● TEXTO DE LEITURA:
================

# Tsunami no Índico (26 de Dezembro de 2004)



## Gerofil (24 Dez 2011 às 01:25)

*Rapariga desaparecida no tsunami indonésio reencontra família sete anos depois*

Uma rapariga indonésia reencontrou a sua família sete anos após o tsunami que em 2004 varreu a região e causou a morte a mais de 230 mil pessoas. Durante a separação, Meci Yulanda foi obrigada a pedir esmola nas ruas por uma mulher que a acolheu. O reencontro concretizou-se na cidade de Meulaboh, na província de Aceh, na Indonésia, uma das mais afectadas pelo tsunami que varreu o sudeste asiático a 26 de Dezembro de 2004. Só na província morreram cerca de 168 mil pessoas.
Na altura, Meci Yulanda foi arrastada pelas águas para o Oceano Índico, tal como dezenas de milhares de pessoas na região. Sobrevivendo ao desastre natural, a rapariga foi acolhida por uma viúva que, em troca, a tinha obrigado até esta semana a pedir esmola nas ruas de uma área mais remota e pobre do arquipélago. Mas aos 14 anos, e após sete de separação, Yulanda foi libertada pela mulher e decidiu procurar os seus familiares. Tomada a decisão, a rapariga convenceu um taxista a levá-la até Meulaboh, cidade situada perto da sua aldeia natal onde, de acordo com a BBC, terá perguntado num café pelo seu avô, único nome do qual se recordava.

================

● LINHAS SELECIONADAS:
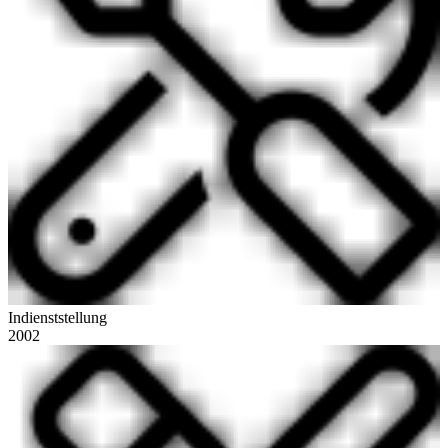
Indienststellung
2002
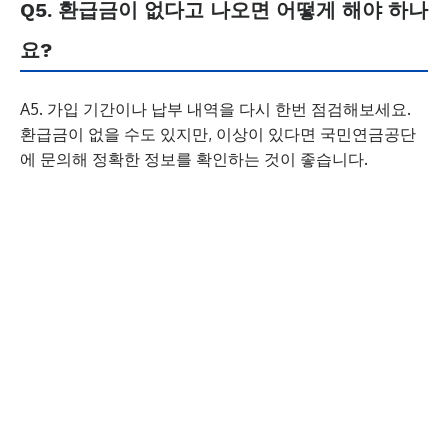
Q5. 환급금이 없다고 나오면 어떻게 해야 하나
요?
A5. 가입 기간이나 납부 내역을 다시 한번 점검해보세요.
환급금이 없을 수도 있지만, 이상이 있다면 국민연금공단
에 문의해 정확한 정보를 확인하는 것이 좋습니다.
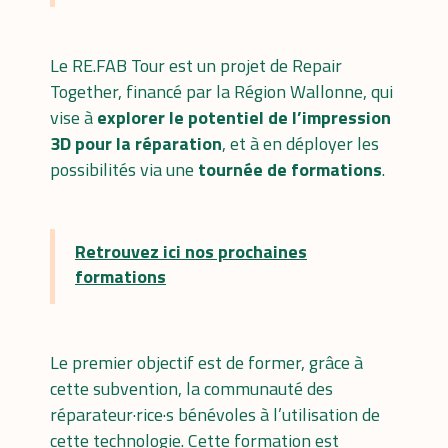
Le RE.FAB Tour est un projet de Repair
Together, financé par la Région Wallonne, qui
vise à
explorer le potentiel de l’impression
3D pour la réparation
, et à en déployer les
possibilités via une
tournée de formations
.
Retrouvez ici nos prochaines
formations
Le premier objectif est de former, grâce à
cette subvention, la communauté des
réparateur·rice·s bénévoles à l’utilisation de
cette technologie. Cette formation est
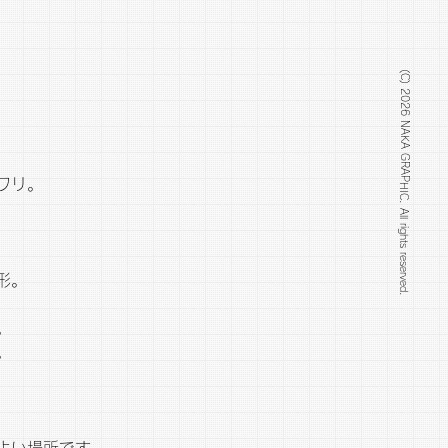
(C) 2026 NAKA GRAPHIC. All rights reserved.
マワリ。
形。
。
。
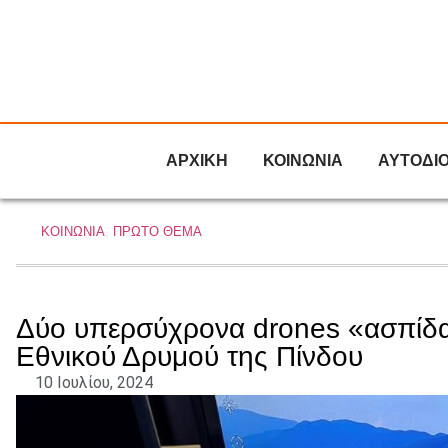
ΑΡΧΙΚΗ
ΚΟΙΝΩΝΙΑ
ΑΥΤΟΔΙ
ΚΟΙΝΩΝΙΑ
,
ΠΡΩΤΟ ΘΕΜΑ
Δύο υπερσύχρονα drones «ασπίδα
Εθνικού Δρυμού της Πίνδου
10 Ιουλίου, 2024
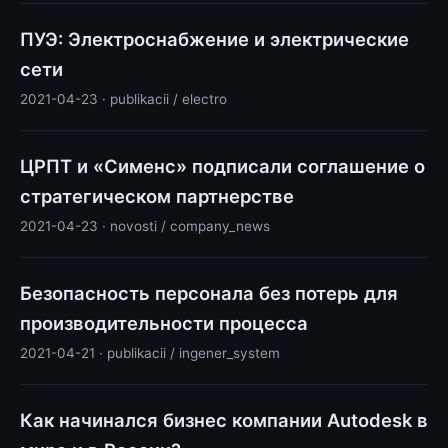
ПУЭ: Электроснабжение и электрические
сети
2021-04-23 · publikacii / electro
ЦРПТ и «Сименс» подписали соглашение о
стратегическом партнерстве
2021-04-23 · novosti / company_news
Безопасность персонала без потерь для
производительности процесса
2021-04-21 · publikacii / ingener_system
Как начинался бизнес компании Autodesk в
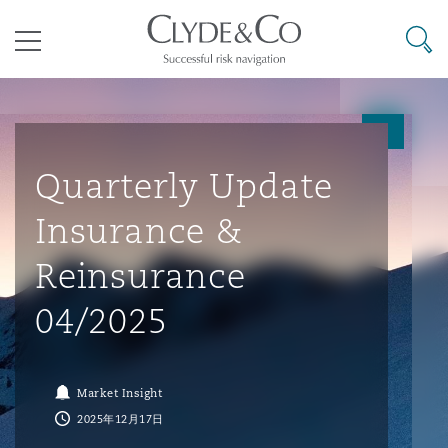
其礼律所事务所
搜寻
目录
航空
气候变化
开罗
曼谷
加拉加斯
阿布扎比
亚特兰大
阿伯丁
Business Jets
商业
Commercial Arbitration
Energy & Natural Resources
Bermuda Form
Construction Disputes
Anti-Bribery & Corruption
Quarterly Update
Insurance &
企业与咨询
Clyde Code
开普敦
北京
墨西哥城
开罗
波士顿
贝尔法斯特
Carrier Liability
公司
Commercial Disputes
Marine
Casualty
环境保护法
Compliance
Reinsurance
04/2025
争议解决
Clyde & Co Newton - 解锁智能索赔新模式
达累斯萨拉姆
布里斯班
里约热内卢
多哈
卡尔加里
伯明翰
Commerical Dispute Resoluti
企业、商业与合规保险
Commercial Litigation
Trade & Commodities
Corporate, Commercial & Co
基础设施
External Investigations
Insurance
Market Insight
能源、海洋与贸易
争议融资
约翰内斯堡
重庆
圣地亚哥 – 联营办公室
迪拜
芝加哥
布里斯托尔
Debt Recovery
数据保护与隐私权
PPP/PFI
Financial Services
2025年12月17日
Cyber Risk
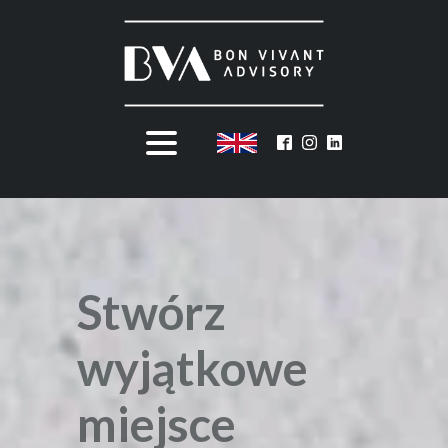
Stwórz
wyjątkowe
miejsce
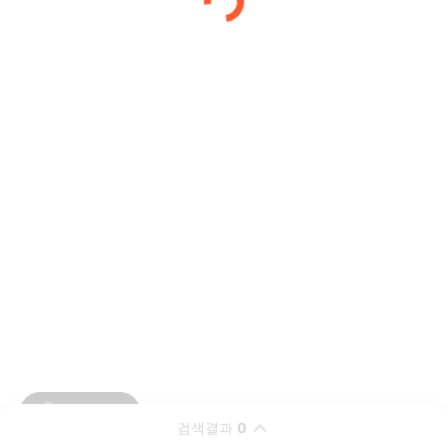
검색결과
0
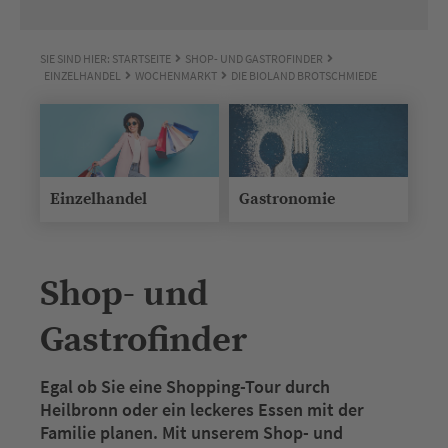
SIE SIND HIER:
STARTSEITE
SHOP- UND GASTROFINDER
EINZELHANDEL
WOCHENMARKT
DIE BIOLAND BROTSCHMIEDE
Einzelhandel
Gastronomie
Shop- und
Gastrofinder
Egal ob Sie eine Shopping-Tour durch
Heilbronn oder ein leckeres Essen mit der
Familie planen. Mit unserem Shop- und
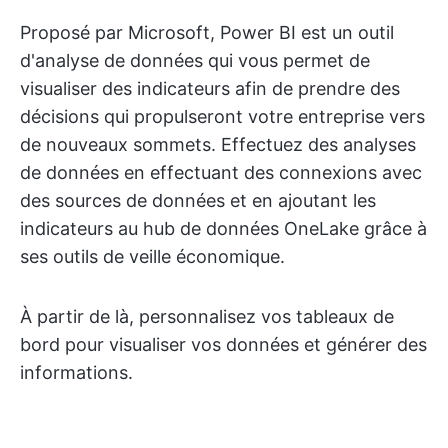
Proposé par Microsoft, Power BI est un outil
d'analyse de données qui vous permet de
visualiser des indicateurs afin de prendre des
décisions qui propulseront votre entreprise vers
de nouveaux sommets. Effectuez des analyses
de données en effectuant des connexions avec
des sources de données et en ajoutant les
indicateurs au hub de données OneLake grâce à
ses outils de veille économique.
À partir de là, personnalisez vos tableaux de
bord pour visualiser vos données et générer des
informations.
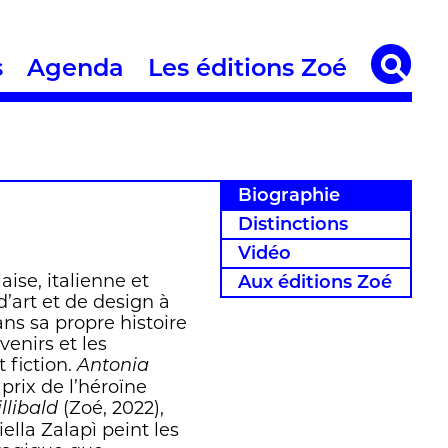
s
Agenda
Les éditions Zoé
Biographie
Distinctions
Vidéo
aise, italienne et
Aux éditions Zoé
d’art et de design à
ns sa propre histoire
venirs et les
 fiction.
Antonia
prix de l’héroïne
(Zoé, 2022),
llibald
iella Zalapì peint les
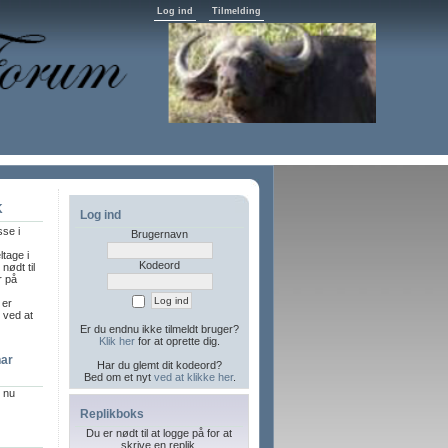
Log ind
Tilmelding
K
Log ind
sse i
Brugernavn
ltage i
Kodeord
nødt til
r på
 er
l ved at
Er du endnu ikke tilmeldt bruger?
Klik her
for at oprette dig.
har
Har du glemt dit kodeord?
Bed om et nyt
ved at klikke her
.
r nu
Replikboks
Du er nødt til at logge på for at
skrive en replik.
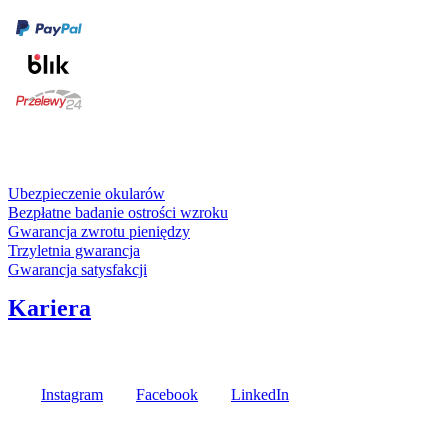
karta kredytowa
Usługi i gwarancje
Ubezpieczenie okularów
Bezpłatne badanie ostrości wzroku
Gwarancja zwrotu pieniędzy
Trzyletnia gwarancja
Gwarancja satysfakcji
Kariera
Media społecznościowe
Instagram
Facebook
LinkedIn
Poznaj opinie naszych klientów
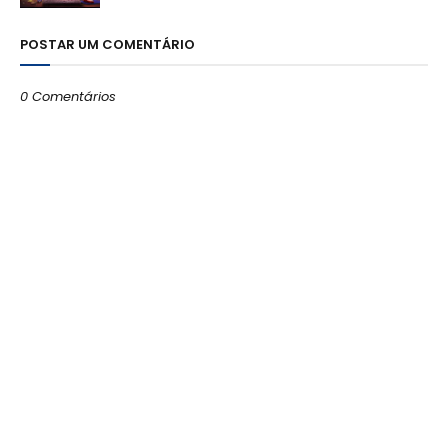
POSTAR UM COMENTÁRIO
0 Comentários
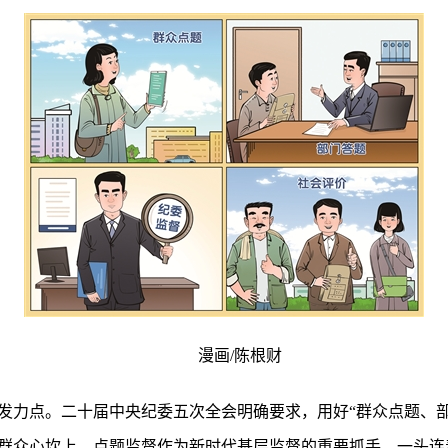
漫画/陈根财
发力点。二十届中央纪委五次全会明确要求，用好“群众点题、部
群众心坎上。点题监督作为新时代基层监督的重要抓手，一头连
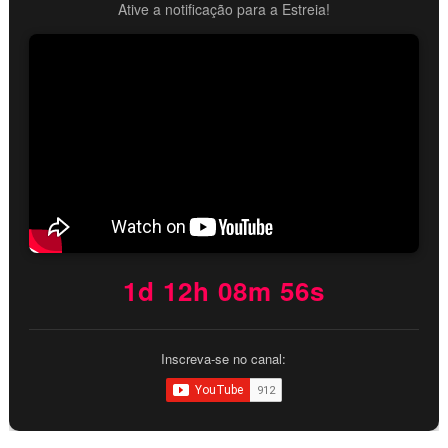
Ative a notificação para a Estreia!
1d 12h 08m 55s
Inscreva-se no canal:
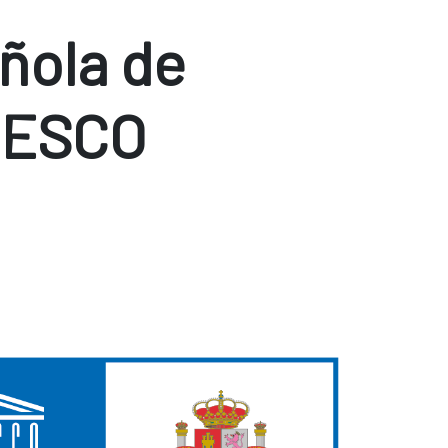
ñola de
NESCO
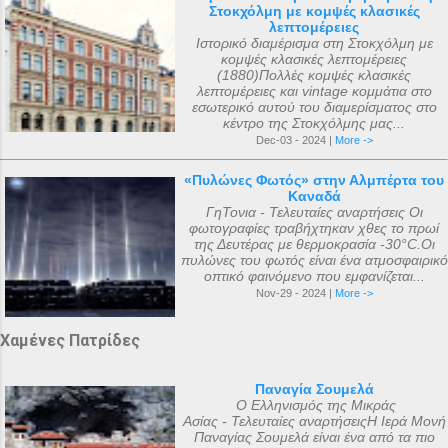
Στοκχόλμη με κομψές κλασικές
λεπτομέρειες
Ιστορικό διαμέρισμα στη Στοκχόλμη με
κομψές κλασικές λεπτομέρειες
(1880)Πολλές κομψές κλασικές
λεπτομέρειες και vintage κομμάτια στο
εσωτερικό αυτού του διαμερίσματος στο
κέντρο της Στοκχόλμης μας...
Dec-03 - 2024 |
More ->
«Πυλώνες Φωτός» στην Αλμπέρτα του
Καναδά
ΓηΤονια - Τελευταίες αναρτήσεις Οι
φωτογραφίες τραβήχτηκαν χθες το πρωί
της Δευτέρας με θερμοκρασία -30°C.Οι
πυλώνες του φωτός είναι ένα ατμοσφαιρικό
οπτικό φαινόμενο που εμφανίζεται...
Nov-29 - 2024 |
More ->
Χαμένες Πατρίδες
Παναγία Σουμελά
Ο Ελληνισμός της Μικράς
Ασίας - Τελευταίες αναρτήσειςΗ Ιερά Μονή
Παναγίας Σουμελά είναι ένα από τα πιο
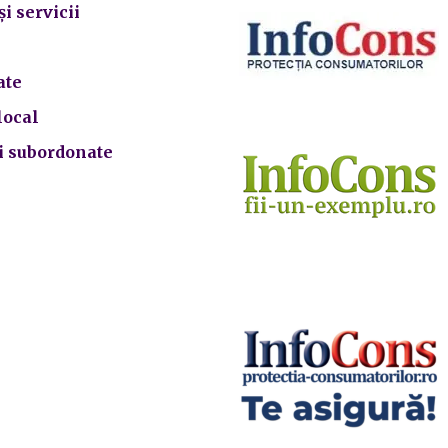
și servicii
ate
local
ii subordonate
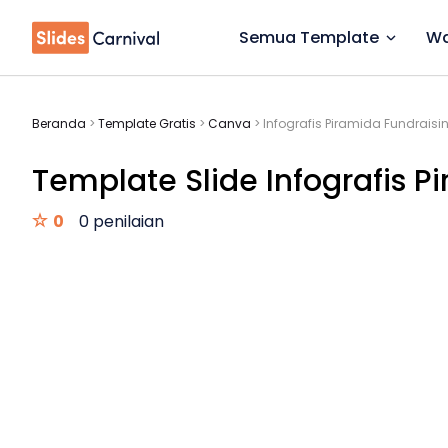
Semua Template
Wa
Beranda
>
Template Gratis
>
Canva
>
Infografis Piramida Fundrais
Template Slide Infografis P
0
0 penilaian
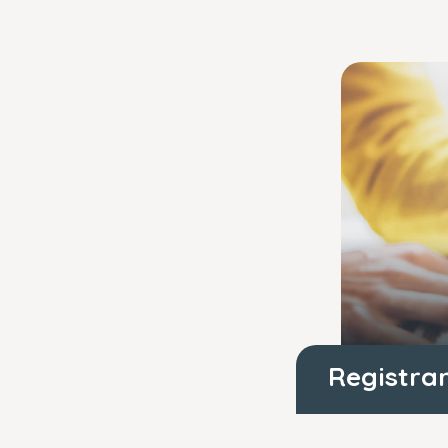
Registrar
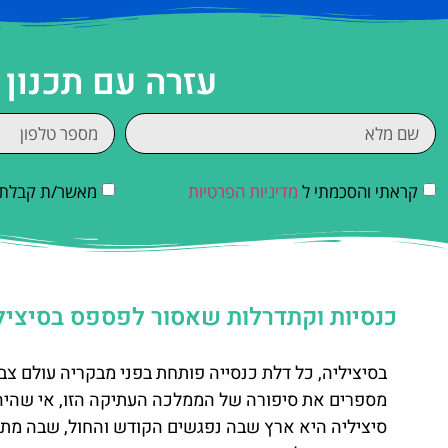
עזרה עם תכנון
קראתי והסכמתי ל
מדיניות הפרטיות
מאשר/ת קבלת די
כנסיות וקתדרלות שאסור לפספס בסיציל
בסיציליה, כל דלת כנסייה פותחת בפני מבקריה עולם צבע
מספרים את סיפורה של הממלכה העתיקה הזו, אי שהיה צ
סיציליה היא ארץ שבה נפגשים הקודש והחול, שבה מתער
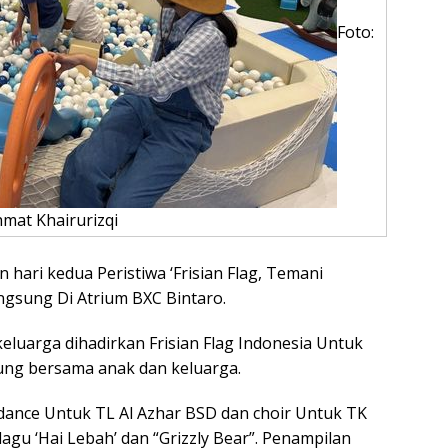
Foto:
mat Khairurizqi
hari kedua Peristiwa ‘Frisian Flag, Temani
ngsung Di Atrium BXC Bintaro.
keluarga dihadirkan Frisian Flag Indonesia Untuk
ng bersama anak dan keluarga.
dance Untuk TL Al Azhar BSD dan choir Untuk TK
gu ‘Hai Lebah’ dan “Grizzly Bear”. Penampilan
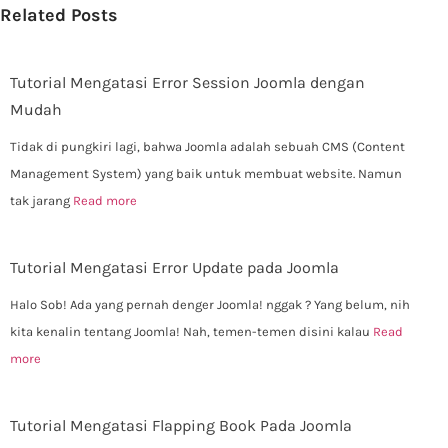
Related Posts
Tutorial Mengatasi Error Session Joomla dengan
Mudah
Tidak di pungkiri lagi, bahwa Joomla adalah sebuah CMS (Content
Management System) yang baik untuk membuat website. Namun
tak jarang
Read more
Tutorial Mengatasi Error Update pada Joomla
Halo Sob! Ada yang pernah denger Joomla! nggak ? Yang belum, nih
kita kenalin tentang Joomla! Nah, temen-temen disini kalau
Read
more
Tutorial Mengatasi Flapping Book Pada Joomla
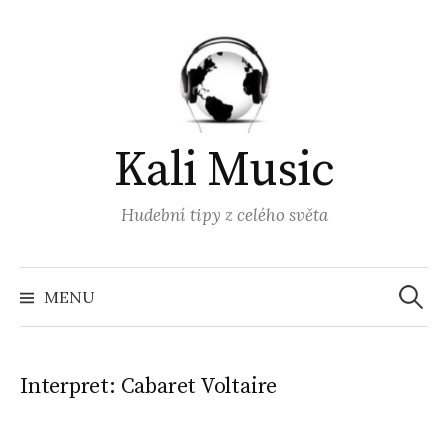
Přejít
k
obsahu
webu
Kali Music
Hudební tipy z celého světa
Vyhled
MENU
Interpret:
Cabaret Voltaire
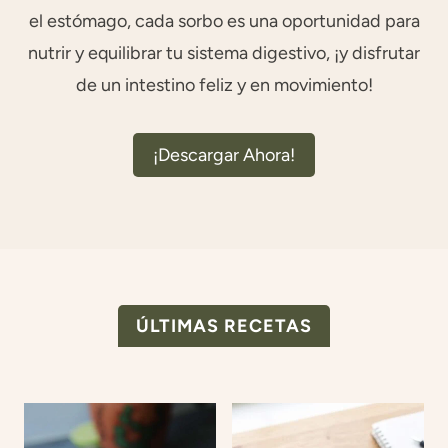
el estómago, cada sorbo es una oportunidad para
nutrir y equilibrar tu sistema digestivo, ¡y disfrutar
de un intestino feliz y en movimiento!
¡Descargar Ahora!
ÚLTIMAS RECETAS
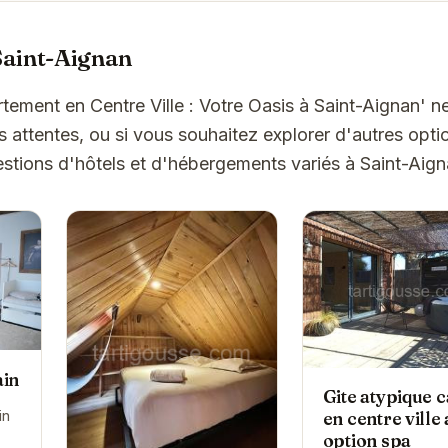
Saint-Aignan
rtement en Centre Ville : Votre Oasis à Saint-Aignan' 
attentes, ou si vous souhaitez explorer d'autres optio
stions d'hôtels et d'hébergements variés à Saint-Aign
ain
Gite atypique 
in
en centre ville
option spa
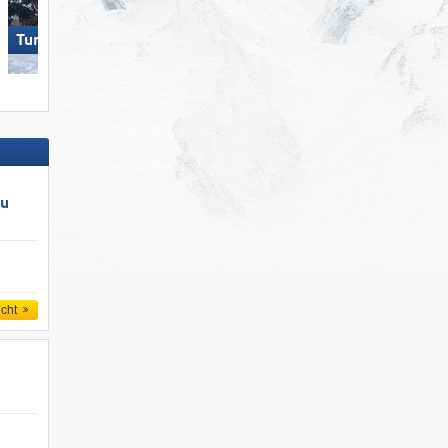
Turracher Höhe
Obereggen
au
icht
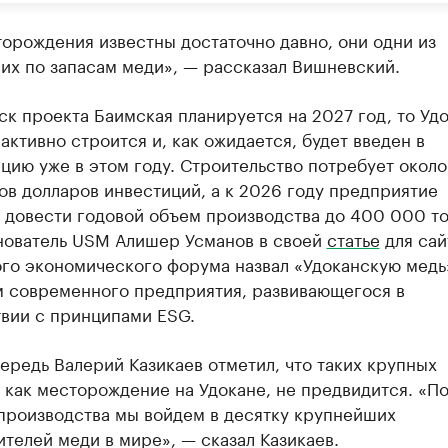
орождения известны достаточно давно, они одни из
их по запасам меди», — рассказал Вишневский.
ск проекта Баимская планируется на 2027 год, то Уд
активно строится и, как ожидается, будет введен в
цию уже в этом году. Строительство потребует около
в долларов инвестиций, а к 2026 году предприятие
 довести годовой объем производства до 400 000 т
нователь USM Алишер Усманов в своей
статье
для сай
го экономического форума назвал «Удоканскую медь
 современного предприятия, развивающегося в
твии с принципами ESG.
ередь Валерий Казикаев отметил, что таких крупных
 как месторождение на Удокане, не предвидится. «П
производства мы войдем в десятку крупнейших
телей меди в мире», — сказал Казикаев.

================

● TAREFAS A REALIZAR:
• a. Responda a estas perguntas sobre o texto do tsunami:
(i) Em que cidade se concretizou o reencontro de Meci Yulanda com a família?
(ii) Quantas pessoas morreram, aproximadamente, só na província de Aceh?
(iii) Que idade tinha Meci Yulanda quando foi libertada pela mulher que a acolheu?
• b. Prossiga, por favor, com o texto do tsunami a partir da última frase apresentada.

● RESPOSTAS ÀS TAREFAS:
• a.
(i) Em Meulaboh, na província de Aceh, na Indonésia.
(ii) Cerca de 168 mil pessoas.
(iii) Tinha 14 anos.

• b.
Algumas pessoas que estavam no café conheciam o homem, um conhecido líder religioso da na região, coincidência que proporcionou um reencontro da rapariga com a sua família. A sua mãe, Yusnidar, não teve dúvidas em reconhecer a sua filha face «às marcas de nascença da sua barriga e à cicatriz que tinha na cara», escreve o Daily Telegraph.
Apesar do feliz reencontro, o a irmã mais velha de Meci Yulanda permanece desaparecida desde o tsunami, sendo incerto se terá morrido no desastre natural ou se, à semelhança de Yulunda, está ao abrigo de outra família indonésia.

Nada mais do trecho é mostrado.